Oklahoma Applies Behavioral Economics to Child Care
The state's welfare agency tried new strategies to help parents and child care providers avoid an interruption in benefits.
In Oklahoma, about 39,000 households receive government subsidies to pay for child care. Surprisingly, about two-thirds don't renew their benefits on time. It creates added work for everyone -- from the caseworker, who has to re-interview and reverify the parents' eligibility, to the child care provider, who can experience an interruption in payment.
So a couple of years ago, the Oklahoma Department of Human Services decided to do something about it. They partnered with MDRC, a social policy research organization and a federal contractor, to try three "nudge" experiments, or small interventions that can encourage people to make better decisions. For the past six years, the U.S. Administration for Children and Families (ACF) has funded several projects in seven states to apply the principles of behavioral economics in welfare programs. Now, Oklahoma was applying it to child care subsidies.
Officials tried simply sending reminder postcards to clients. The rate of on-time renewals, however, was virtually the same for those who received postcards and those who didn't. "We weren't really surprised," said Charles Pruett, who manages the child care assistance program for the Oklahoma Department of Human Services. It would be easy for a parent to overlook the renewal notices, he added, since "we mail them stuff all the time."
The nudge experiment that had the clearest positive impact focused on mailing monthly notices to child care providers who listed clients nearing their renewal deadlines. The lists were color coded: green for two months from the deadline, orange for one month and red for three weeks. Providers were instructed to discuss the deadlines with their clients and offer assistance in collecting necessary documents, such as pay stubs.
MDRC also set up a control group of clients who didn't receive postcards and whose providers didn't receive the reminder mailings about upcoming client deadlines. The clients whose providers knew about the renewal deadlines saw a 3 percentage point increase in on-time renewals. While that's relatively small, on a statewide scale that would translate to roughly 1,000 families a year avoiding an interruption in their benefits. "Of course, we hoped it would be more than that," said Pruett. "But we still consider it a success."
Modest impacts appear to be the norm among the series of nudge interventions funded by the ACF. The first to report results was a project involving incarcerated parents in Texas who could avoid mounting debt by opting out of child support payments while in prison; an intervention resulted in an increase of 11 percentage points in those opting out, but the majority of eligible prisoners (about 61 percent) still did not participate. With the Oklahoma child care subsidy experiment, the 3-percentage-point increase "wasn't earth shattering," said Alexander Mayer, a researcher with MDRC, "but the real advantage to these interventions is that they're low cost and scalable."
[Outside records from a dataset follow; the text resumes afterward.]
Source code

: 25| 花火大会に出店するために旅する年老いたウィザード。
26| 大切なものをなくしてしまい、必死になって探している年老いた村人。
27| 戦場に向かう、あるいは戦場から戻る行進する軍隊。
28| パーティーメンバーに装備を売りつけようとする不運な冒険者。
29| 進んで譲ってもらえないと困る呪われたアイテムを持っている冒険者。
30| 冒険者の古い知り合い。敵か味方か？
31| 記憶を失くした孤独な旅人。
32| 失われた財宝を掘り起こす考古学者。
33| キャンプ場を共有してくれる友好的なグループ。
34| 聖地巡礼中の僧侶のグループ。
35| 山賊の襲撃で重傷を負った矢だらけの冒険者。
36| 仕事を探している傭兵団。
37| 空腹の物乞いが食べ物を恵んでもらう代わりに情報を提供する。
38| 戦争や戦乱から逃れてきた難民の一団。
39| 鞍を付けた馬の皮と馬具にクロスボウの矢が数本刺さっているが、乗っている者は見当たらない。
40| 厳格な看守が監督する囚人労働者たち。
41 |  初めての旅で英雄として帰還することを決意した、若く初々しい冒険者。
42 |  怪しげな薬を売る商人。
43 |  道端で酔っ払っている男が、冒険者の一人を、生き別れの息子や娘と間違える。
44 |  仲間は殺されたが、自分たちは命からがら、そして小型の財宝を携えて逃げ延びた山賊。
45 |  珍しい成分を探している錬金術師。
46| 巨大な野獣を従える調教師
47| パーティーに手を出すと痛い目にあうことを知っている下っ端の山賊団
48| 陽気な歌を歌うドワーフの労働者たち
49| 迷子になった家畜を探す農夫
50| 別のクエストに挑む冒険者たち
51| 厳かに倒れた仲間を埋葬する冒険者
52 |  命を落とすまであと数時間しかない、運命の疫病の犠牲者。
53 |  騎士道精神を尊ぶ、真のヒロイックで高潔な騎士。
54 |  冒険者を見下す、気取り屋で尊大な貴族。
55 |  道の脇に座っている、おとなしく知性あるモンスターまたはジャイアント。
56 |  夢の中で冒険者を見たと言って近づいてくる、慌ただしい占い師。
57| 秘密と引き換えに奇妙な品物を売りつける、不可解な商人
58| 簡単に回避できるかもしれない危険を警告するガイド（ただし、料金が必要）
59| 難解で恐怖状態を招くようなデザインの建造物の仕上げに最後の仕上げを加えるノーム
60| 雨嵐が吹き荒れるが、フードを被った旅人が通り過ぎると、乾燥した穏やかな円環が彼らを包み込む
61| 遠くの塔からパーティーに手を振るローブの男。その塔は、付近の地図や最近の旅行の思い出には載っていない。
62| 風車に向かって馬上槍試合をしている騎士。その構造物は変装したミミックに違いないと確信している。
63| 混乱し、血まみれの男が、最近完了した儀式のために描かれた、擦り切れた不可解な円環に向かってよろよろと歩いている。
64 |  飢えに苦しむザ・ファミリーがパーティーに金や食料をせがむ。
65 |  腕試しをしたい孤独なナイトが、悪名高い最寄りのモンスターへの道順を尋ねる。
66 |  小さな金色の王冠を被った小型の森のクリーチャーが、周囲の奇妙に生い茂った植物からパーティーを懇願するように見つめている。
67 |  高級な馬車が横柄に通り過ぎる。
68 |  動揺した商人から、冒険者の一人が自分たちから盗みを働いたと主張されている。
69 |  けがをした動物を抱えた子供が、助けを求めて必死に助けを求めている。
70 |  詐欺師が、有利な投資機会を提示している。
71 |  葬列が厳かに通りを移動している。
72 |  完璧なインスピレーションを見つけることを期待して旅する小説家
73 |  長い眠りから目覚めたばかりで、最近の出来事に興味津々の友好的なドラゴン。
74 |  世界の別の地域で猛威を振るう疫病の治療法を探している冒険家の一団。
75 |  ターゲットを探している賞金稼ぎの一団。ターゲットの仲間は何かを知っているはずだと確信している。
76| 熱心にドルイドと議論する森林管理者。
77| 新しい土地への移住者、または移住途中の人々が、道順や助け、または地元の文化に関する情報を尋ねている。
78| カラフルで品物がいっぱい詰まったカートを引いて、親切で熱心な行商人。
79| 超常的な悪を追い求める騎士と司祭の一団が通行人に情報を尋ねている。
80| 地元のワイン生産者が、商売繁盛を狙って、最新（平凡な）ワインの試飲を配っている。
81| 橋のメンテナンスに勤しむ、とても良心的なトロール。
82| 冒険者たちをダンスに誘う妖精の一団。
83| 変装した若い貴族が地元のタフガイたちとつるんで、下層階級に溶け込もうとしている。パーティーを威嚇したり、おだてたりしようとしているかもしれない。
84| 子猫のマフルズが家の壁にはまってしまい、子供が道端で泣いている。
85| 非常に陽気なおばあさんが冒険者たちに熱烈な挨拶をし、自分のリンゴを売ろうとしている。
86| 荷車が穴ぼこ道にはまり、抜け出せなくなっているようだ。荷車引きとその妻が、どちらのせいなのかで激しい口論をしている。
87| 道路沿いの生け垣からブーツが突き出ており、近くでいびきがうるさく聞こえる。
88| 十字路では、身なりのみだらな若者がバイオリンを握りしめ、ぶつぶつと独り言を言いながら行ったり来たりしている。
Indeed, the results have been positive enough that the ACF announced last September it was contracting with MDRC for five more years of behavioral interventions in human services. That's in addition to $4 million the agency awarded in 2014 to seven states and the District of Columbia for pilot projects that use behavioral economics at state child support agencies.
And the Obama administration isn't the only funder interested in nudge experiments to help the public sector. Last year, Bloomberg Philanthropies announced a separate initiative called What Works Cities, which focuses on data-driven performance management and pays for technical assistance from the Behavioral Insights Team, another firm that specializes in applied behavioral economics.
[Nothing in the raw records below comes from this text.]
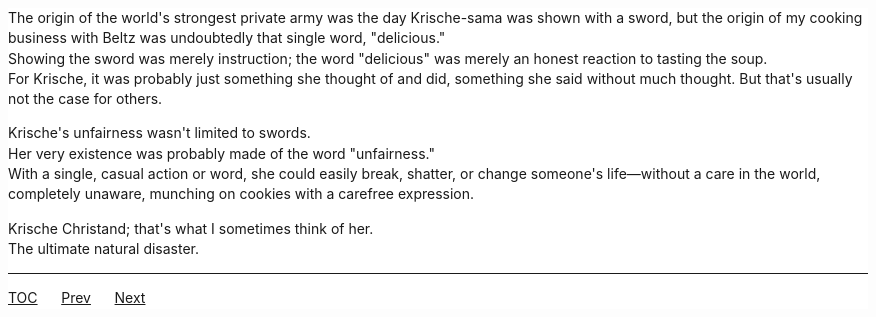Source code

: The origin of the world's strongest private army was the day
Krische-sama was shown with a sword, but the origin of my cooking
business with Beltz was undoubtedly that single word, "delicious."  
Showing the sword was merely instruction; the word "delicious" was
merely an honest reaction to tasting the soup.  
For Krische, it was probably just something she thought of and did,
something she said without much thought. But that's usually not the case
for others.  
  
Krische's unfairness wasn't limited to swords.  
Her very existence was probably made of the word "unfairness."  
With a single, casual action or word, she could easily break, shatter,
or change someone's life—without a care in the world, completely
unaware, munching on cookies with a carefree expression.  
  
Krische Christand; that's what I sometimes think of her.  
The ultimate natural disaster.  
  


---
[TOC](../readme.md)&nbsp;&nbsp;&nbsp;&nbsp;&nbsp;&nbsp;[Prev](Section0022.md)&nbsp;&nbsp;&nbsp;&nbsp;&nbsp;&nbsp;[Next](Section0024.md)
Despite the pilot's success, however, the Oklahoma Department of Human Services is not continuing with the color-coded monthly mailers to child care providers. Instead, Pruett said the department plans to share the same basic information about upcoming renewal deadlines through a data portal where child care providers will be able to check when clients are close to losing their benefits. The cost of mailing the notices statewide would have been about $30,000 a year, according to MDRC estimates. The state would prefer to save money by providing the same information electronically, Pruett said.